Et la porte de s'ouvrir à la volée dans un craquement sinistre. Même s'ils avaient pu s'habituer un peu, depuis le temps, et en dépit de leur solidité, les gonds commençaient à sérieusement accuser le coup. Qui aurait cru qu'on pouvait cogner aussi fort avec des talons ? La plupart de ceux l'ayant amenée à cette extrémité n'étaient plus là pour en parler. Soit si traumatisés qu'ils n'étaient jamais revenus en cours, soit « mystérieusement » transférés dans un établissement de moindre qualité dans des circonstances nébuleuses. C'était ainsi depuis toujours avec elle. Depuis son arrivée, elle régnait sur Hop-et-Aile d'une poigne de fer que nul n'était en mesure de lui soustraire. Que ce soit le proviseur ou le corps enseignant, tous pliaient sous le poids de son influence – ou, à défaut, des coups de shinai qu'elle distribuait à tous ceux que son aura naturelle ne suffisait pas à mettre à genoux.

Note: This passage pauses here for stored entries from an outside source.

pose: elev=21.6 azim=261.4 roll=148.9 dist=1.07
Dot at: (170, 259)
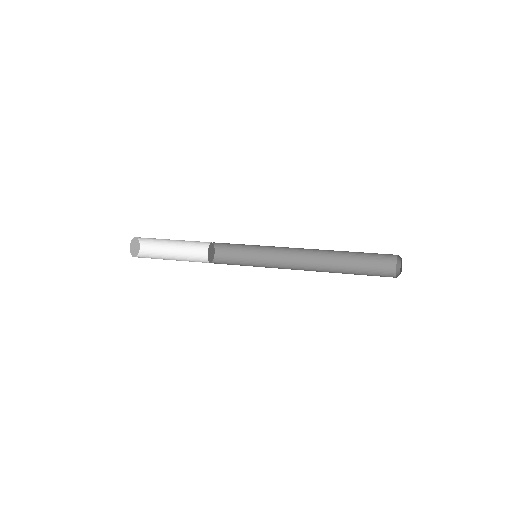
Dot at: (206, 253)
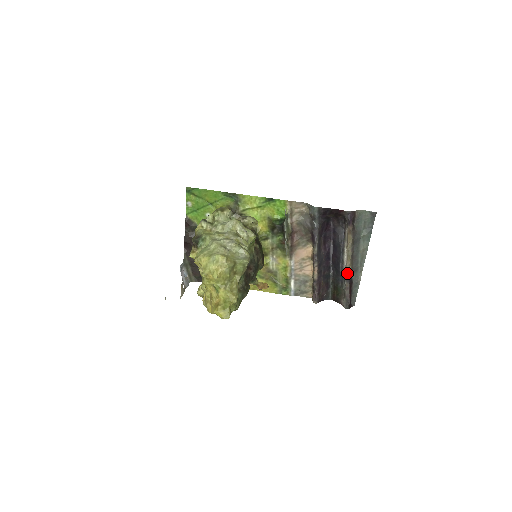
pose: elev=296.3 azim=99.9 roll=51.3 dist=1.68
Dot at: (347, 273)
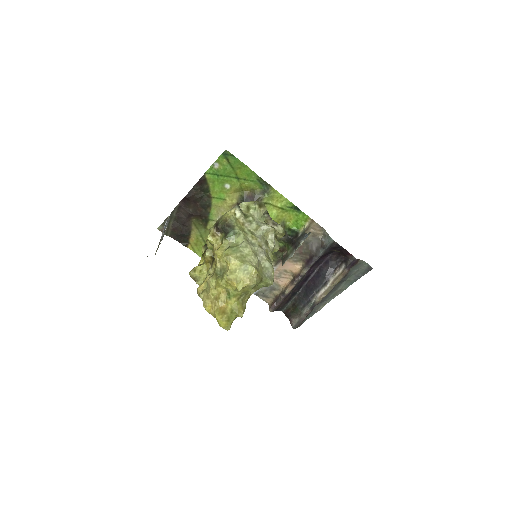
Dot at: (316, 303)
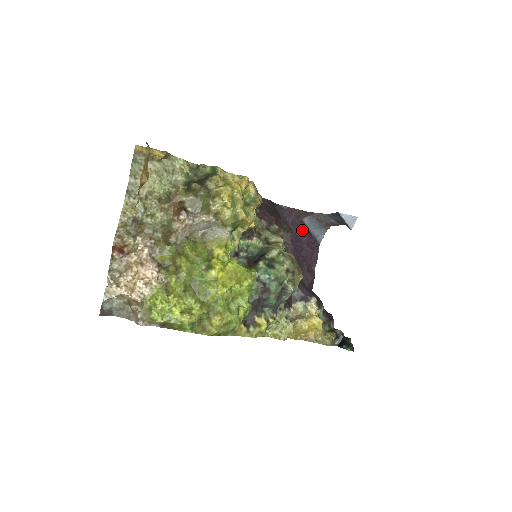
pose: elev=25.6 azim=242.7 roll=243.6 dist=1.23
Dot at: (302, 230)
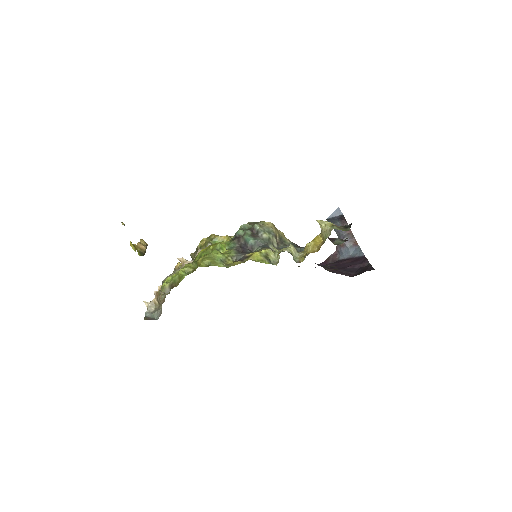
Dot at: (341, 262)
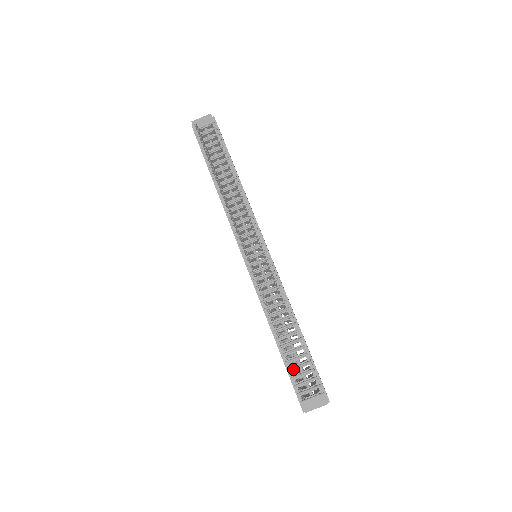
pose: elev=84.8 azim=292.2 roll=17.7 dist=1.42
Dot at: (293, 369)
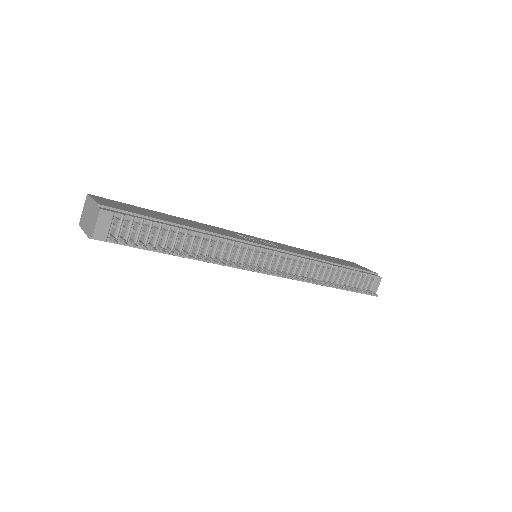
Dot at: occluded
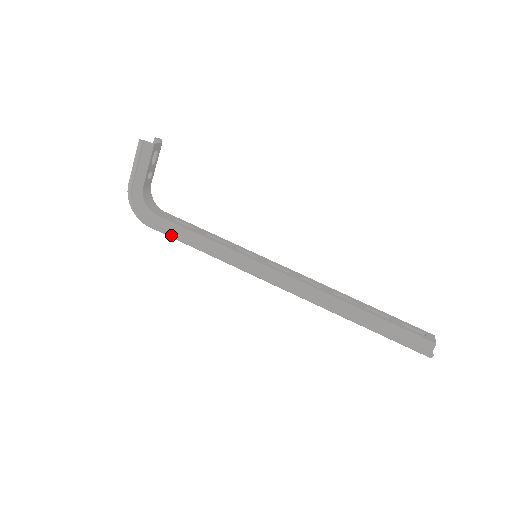
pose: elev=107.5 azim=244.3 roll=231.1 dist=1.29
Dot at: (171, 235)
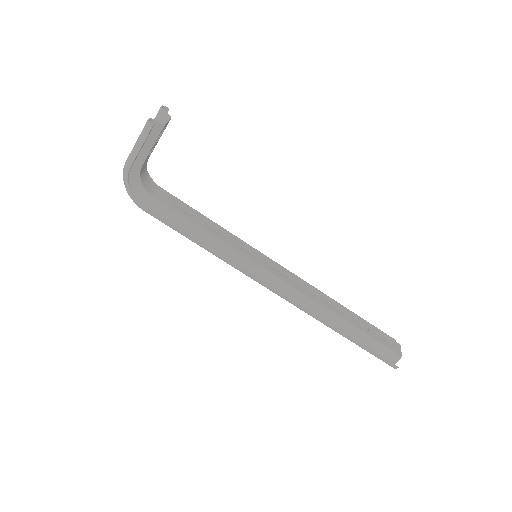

On l'admirait autant qu'on la craignait. Nul n'osait contester son autorité – les fortes têtes étant inéluctablement vouées à disparaître d'une façon ou d'une autre pour que le pensionnat au grand complet se plie à sa convenance. Mais il était une exception, une sentinelle irréductible qui résistait encore et toujours, vaille que vaille, à ses assauts les plus sournois pour l'évincer de son poste. Elle avait tout essayé en vain. Elle ne l'intimidait pas, et pour d'obscures raisons, les arrangements administratifs visant à l'éjecter n'avaient pas abouti. Comme s'il était protégé par quelqu'un, ou quelque chose, pour une raison ou pour une autre.  De plus, il s'était jusque là révélé être insensible à la menace qu'elle pouvait représenter, ne la traitant que comme une élève parmi tant d'autres.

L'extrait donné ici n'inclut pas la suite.